- Your objective -
From the line that holds "left elbow: (166, 41)" to the end of the records, reproduce every line exactly. No pictures.

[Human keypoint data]
▼
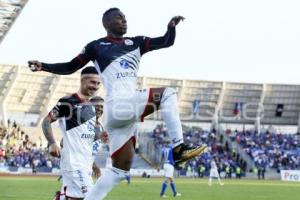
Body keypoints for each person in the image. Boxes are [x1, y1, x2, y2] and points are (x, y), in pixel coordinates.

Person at [28, 8, 207, 199]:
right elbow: (71, 66)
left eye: (125, 17)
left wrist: (171, 28)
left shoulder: (136, 42)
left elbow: (166, 41)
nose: (124, 20)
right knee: (168, 94)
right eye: (119, 18)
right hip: (120, 105)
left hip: (120, 116)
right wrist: (43, 66)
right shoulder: (96, 46)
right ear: (107, 23)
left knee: (119, 172)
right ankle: (178, 148)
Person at [42, 66, 108, 200]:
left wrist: (94, 165)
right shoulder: (68, 101)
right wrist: (52, 143)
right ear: (83, 81)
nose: (95, 86)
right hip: (73, 164)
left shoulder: (91, 109)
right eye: (92, 82)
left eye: (98, 83)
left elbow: (83, 142)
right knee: (92, 196)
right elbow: (46, 121)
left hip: (84, 166)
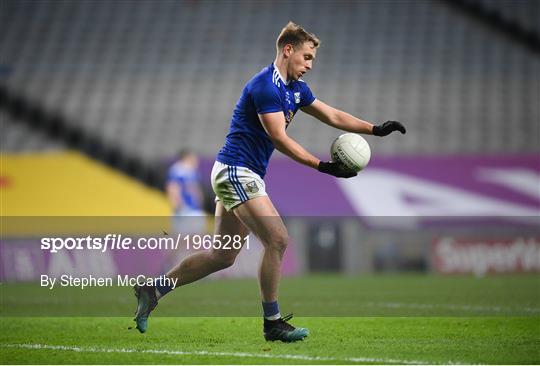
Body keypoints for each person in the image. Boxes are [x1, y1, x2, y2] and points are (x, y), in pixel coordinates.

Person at [134, 21, 406, 342]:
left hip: (235, 172)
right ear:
▲
- Exercise answer -
left elbow: (166, 41)
nose: (124, 20)
right knee: (168, 94)
right eye: (119, 18)
right hip: (120, 105)
left hip: (120, 116)
right wrist: (43, 66)
right shoulder: (96, 46)
right ear: (107, 23)
left knee: (119, 172)
right ankle: (178, 148)
Person at [42, 66, 108, 200]:
left wrist: (94, 165)
right shoulder: (68, 101)
right wrist: (52, 143)
right ear: (83, 81)
nose: (95, 86)
right hip: (73, 164)
left shoulder: (91, 109)
right eye: (92, 82)
left eye: (98, 83)
left elbow: (83, 142)
right knee: (92, 196)
right elbow: (46, 121)
left hip: (84, 166)
Body keypoints for each person in the image. Boxes are [x1, y1, x2, y2] and points are (x, y), in pixel coordinates.

Person at [134, 21, 406, 342]:
left hip: (235, 172)
right ear:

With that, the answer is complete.